(Записи из коллекции данных)
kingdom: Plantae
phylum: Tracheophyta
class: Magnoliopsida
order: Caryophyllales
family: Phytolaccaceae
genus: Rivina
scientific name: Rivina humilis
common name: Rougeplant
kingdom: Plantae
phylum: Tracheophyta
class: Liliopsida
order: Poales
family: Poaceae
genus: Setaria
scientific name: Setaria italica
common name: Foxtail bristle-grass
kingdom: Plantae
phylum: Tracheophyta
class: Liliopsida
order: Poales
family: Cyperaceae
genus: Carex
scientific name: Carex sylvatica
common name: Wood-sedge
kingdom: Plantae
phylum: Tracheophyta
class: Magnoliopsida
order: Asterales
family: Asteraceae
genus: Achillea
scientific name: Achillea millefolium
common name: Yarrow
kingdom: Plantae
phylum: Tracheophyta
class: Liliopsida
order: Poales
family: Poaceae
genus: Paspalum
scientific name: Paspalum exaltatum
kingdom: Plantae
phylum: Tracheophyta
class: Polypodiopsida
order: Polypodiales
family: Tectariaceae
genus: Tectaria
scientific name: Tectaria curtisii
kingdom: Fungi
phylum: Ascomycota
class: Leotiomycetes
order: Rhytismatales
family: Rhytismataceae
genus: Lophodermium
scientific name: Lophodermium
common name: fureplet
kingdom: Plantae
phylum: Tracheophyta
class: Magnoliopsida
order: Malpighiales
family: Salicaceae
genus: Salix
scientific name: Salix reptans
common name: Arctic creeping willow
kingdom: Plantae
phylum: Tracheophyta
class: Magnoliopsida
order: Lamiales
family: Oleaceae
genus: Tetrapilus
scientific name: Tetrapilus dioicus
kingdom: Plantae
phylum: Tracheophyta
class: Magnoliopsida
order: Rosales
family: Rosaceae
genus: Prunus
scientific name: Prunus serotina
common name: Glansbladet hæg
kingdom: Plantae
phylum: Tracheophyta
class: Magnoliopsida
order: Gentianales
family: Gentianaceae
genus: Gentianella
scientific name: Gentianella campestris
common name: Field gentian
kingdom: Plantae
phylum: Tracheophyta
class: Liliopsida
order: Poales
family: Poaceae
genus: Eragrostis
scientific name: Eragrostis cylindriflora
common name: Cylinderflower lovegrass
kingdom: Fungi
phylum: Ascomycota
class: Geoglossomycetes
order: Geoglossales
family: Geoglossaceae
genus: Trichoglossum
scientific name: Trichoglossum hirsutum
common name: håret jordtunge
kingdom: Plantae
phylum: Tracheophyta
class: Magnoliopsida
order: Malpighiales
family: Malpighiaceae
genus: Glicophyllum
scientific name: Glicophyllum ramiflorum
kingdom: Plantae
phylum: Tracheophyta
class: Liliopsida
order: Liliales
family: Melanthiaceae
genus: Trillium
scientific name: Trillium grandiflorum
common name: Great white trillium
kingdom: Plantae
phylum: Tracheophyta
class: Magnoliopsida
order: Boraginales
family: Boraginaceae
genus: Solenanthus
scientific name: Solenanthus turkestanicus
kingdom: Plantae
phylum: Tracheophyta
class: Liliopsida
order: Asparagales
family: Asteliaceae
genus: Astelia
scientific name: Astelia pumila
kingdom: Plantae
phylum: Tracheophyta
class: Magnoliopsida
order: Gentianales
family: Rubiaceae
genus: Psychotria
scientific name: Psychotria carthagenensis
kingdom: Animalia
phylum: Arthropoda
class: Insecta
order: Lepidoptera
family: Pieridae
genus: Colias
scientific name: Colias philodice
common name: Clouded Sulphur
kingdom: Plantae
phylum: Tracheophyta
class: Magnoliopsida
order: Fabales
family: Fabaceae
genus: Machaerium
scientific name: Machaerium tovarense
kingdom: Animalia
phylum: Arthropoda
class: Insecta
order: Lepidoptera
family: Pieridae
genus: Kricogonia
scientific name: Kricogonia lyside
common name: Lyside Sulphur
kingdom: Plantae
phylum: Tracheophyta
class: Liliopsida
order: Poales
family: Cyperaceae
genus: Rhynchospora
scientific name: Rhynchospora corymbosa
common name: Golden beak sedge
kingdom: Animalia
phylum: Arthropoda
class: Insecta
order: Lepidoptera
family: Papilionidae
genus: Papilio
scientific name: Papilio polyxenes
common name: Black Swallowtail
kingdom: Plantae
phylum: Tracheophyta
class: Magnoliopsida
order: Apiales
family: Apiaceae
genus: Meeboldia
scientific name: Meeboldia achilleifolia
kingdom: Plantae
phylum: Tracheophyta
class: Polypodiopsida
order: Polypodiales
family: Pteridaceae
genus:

--- Задание ---
Преобразуйте все приведённые выше данные в таблицу Markdown со столбцами «№» и «Строка», где в первом стоит порядковый номер, а во втором сама строка. Пустые строки в таблицу не включайте.

--- Ответ на задание ---
| № | Строка |
|---|---|
| 1 | kingdom: Plantae |
| 2 | phylum: Tracheophyta |
| 3 | class: Magnoliopsida |
| 4 | order: Caryophyllales |
| 5 | family: Phytolaccaceae |
| 6 | genus: Rivina |
| 7 | scientific name: Rivina humilis |
| 8 | common name: Rougeplant |
| 9 | kingdom: Plantae |
| 10 | phylum: Tracheophyta |
| 11 | class: Liliopsida |
| 12 | order: Poales |
| 13 | family: Poaceae |
| 14 | genus: Setaria |
| 15 | scientific name: Setaria italica |
| 16 | common name: Foxtail bristle-grass |
| 17 | kingdom: Plantae |
| 18 | phylum: Tracheophyta |
| 19 | class: Liliopsida |
| 20 | order: Poales |
| 21 | family: Cyperaceae |
| 22 | genus: Carex |
| 23 | scientific name: Carex sylvatica |
| 24 | common name: Wood-sedge |
| 25 | kingdom: Plantae |
| 26 | phylum: Tracheophyta |
| 27 | class: Magnoliopsida |
| 28 | order: Asterales |
| 29 | family: Asteraceae |
| 30 | genus: Achillea |
| 31 | scientific name: Achillea millefolium |
| 32 | common name: Yarrow |
| 33 | kingdom: Plantae |
| 34 | phylum: Tracheophyta |
| 35 | class: Liliopsida |
| 36 | order: Poales |
| 37 | family: Poaceae |
| 38 | genus: Paspalum |
| 39 | scientific name: Paspalum exaltatum |
| 40 | kingdom: Plantae |
| 41 | phylum: Tracheophyta |
| 42 | class: Polypodiopsida |
| 43 | order: Polypodiales |
| 44 | family: Tectariaceae |
| 45 | genus: Tectaria |
| 46 | scientific name: Tectaria curtisii |
| 47 | kingdom: Fungi |
| 48 | phylum: Ascomycota |
| 49 | class: Leotiomycetes |
| 50 | order: Rhytismatales |
| 51 | family: Rhytismataceae |
| 52 | genus: Lophodermium |
| 53 | scientific name: Lophodermium |
| 54 | common name: fureplet |
| 55 | kingdom: Plantae |
| 56 | phylum: Tracheophyta |
| 57 | class: Magnoliopsida |
| 58 | order: Malpighiales |
| 59 | family: Salicaceae |
| 60 | genus: Salix |
| 61 | scientific name: Salix reptans |
| 62 | common name: Arctic creeping willow |
| 63 | kingdom: Plantae |
| 64 | phylum: Tracheophyta |
| 65 | class: Magnoliopsida |
| 66 | order: Lamiales |
| 67 | family: Oleaceae |
| 68 | genus: Tetrapilus |
| 69 | scientific name: Tetrapilus dioicus |
| 70 | kingdom: Plantae |
| 71 | phylum: Tracheophyta |
| 72 | class: Magnoliopsida |
| 73 | order: Rosales |
| 74 | family: Rosaceae |
| 75 | genus: Prunus |
| 76 | scientific name: Prunus serotina |
| 77 | common name: Glansbladet hæg |
| 78 | kingdom: Plantae |
| 79 | phylum: Tracheophyta |
| 80 | class: Magnoliopsida |
| 81 | order: Gentianales |
| 82 | family: Gentianaceae |
| 83 | genus: Gentianella |
| 84 | scientific name: Gentianella campestris |
| 85 | common name: Field gentian |
| 86 | kingdom: Plantae |
| 87 | phylum: Tracheophyta |
| 88 | class: Liliopsida |
| 89 | order: Poales |
| 90 | family: Poaceae |
| 91 | genus: Eragrostis |
| 92 | scientific name: Eragrostis cylindriflora |
| 93 | common name: Cylinderflower lovegrass |
| 94 | kingdom: Fungi |
| 95 | phylum: Ascomycota |
| 96 | class: Geoglossomycetes |
| 97 | order: Geoglossales |
| 98 | family: Geoglossaceae |
| 99 | genus: Trichoglossum |
| 100 | scientific name: Trichoglossum hirsutum |
| 101 | common name: håret jordtunge |
| 102 | kingdom: Plantae |
| 103 | phylum: Tracheophyta |
| 104 | class: Magnoliopsida |
| 105 | order: Malpighiales |
| 106 | family: Malpighiaceae |
| 107 | genus: Glicophyllum |
| 108 | scientific name: Glicophyllum ramiflorum |
| 109 | kingdom: Plantae |
| 110 | phylum: Tracheophyta |
| 111 | class: Liliopsida |
| 112 | order: Liliales |
| 113 | family: Melanthiaceae |
| 114 | genus: Trillium |
| 115 | scientific name: Trillium grandiflorum |
| 116 | common name: Great white trillium |
| 117 | kingdom: Plantae |
| 118 | phylum: Tracheophyta |
| 119 | class: Magnoliopsida |
| 120 | order: Boraginales |
| 121 | family: Boraginaceae |
| 122 | genus: Solenanthus |
| 123 | scientific name: Solenanthus turkestanicus |
| 124 | kingdom: Plantae |
| 125 | phylum: Tracheophyta |
| 126 | class: Liliopsida |
| 127 | order: Asparagales |
| 128 | family: Asteliaceae |
| 129 | genus: Astelia |
| 130 | scientific name: Astelia pumila |
| 131 | kingdom: Plantae |
| 132 | phylum: Tracheophyta |
| 133 | class: Magnoliopsida |
| 134 | order: Gentianales |
| 135 | family: Rubiaceae |
| 136 | genus: Psychotria |
| 137 | scientific name: Psychotria carthagenensis |
| 138 | kingdom: Animalia |
| 139 | phylum: Arthropoda |
| 140 | class: Insecta |
| 141 | order: Lepidoptera |
| 142 | family: Pieridae |
| 143 | genus: Colias |
| 144 | scientific name: Colias philodice |
| 145 | common name: Clouded Sulphur |
| 146 | kingdom: Plantae |
| 147 | phylum: Tracheophyta |
| 148 | class: Magnoliopsida |
| 149 | order: Fabales |
| 150 | family: Fabaceae |
| 151 | genus: Machaerium |
| 152 | scientific name: Machaerium tovarense |
| 153 | kingdom: Animalia |
| 154 | phylum: Arthropoda |
| 155 | class: Insecta |
| 156 | order: Lepidoptera |
| 157 | family: Pieridae |
| 158 | genus: Kricogonia |
| 159 | scientific name: Kricogonia lyside |
| 160 | common name: Lyside Sulphur |
| 161 | kingdom: Plantae |
| 162 | phylum: Tracheophyta |
| 163 | class: Liliopsida |
| 164 | order: Poales |
| 165 | family: Cyperaceae |
| 166 | genus: Rhynchospora |
| 167 | scientific name: Rhynchospora corymbosa |
| 168 | common name: Golden beak sedge |
| 169 | kingdom: Animalia |
| 170 | phylum: Arthropoda |
| 171 | class: Insecta |
| 172 | order: Lepidoptera |
| 173 | family: Papilionidae |
| 174 | genus: Papilio |
| 175 | scientific name: Papilio polyxenes |
| 176 | common name: Black Swallowtail |
| 177 | kingdom: Plantae |
| 178 | phylum: Tracheophyta |
| 179 | class: Magnoliopsida |
| 180 | order: Apiales |
| 181 | family: Apiaceae |
| 182 | genus: Meeboldia |
| 183 | scientific name: Meeboldia achilleifolia |
| 184 | kingdom: Plantae |
| 185 | phylum: Tracheophyta |
| 186 | class: Polypodiopsida |
| 187 | order: Polypodiales |
| 188 | family: Pteridaceae |
| 189 | genus: |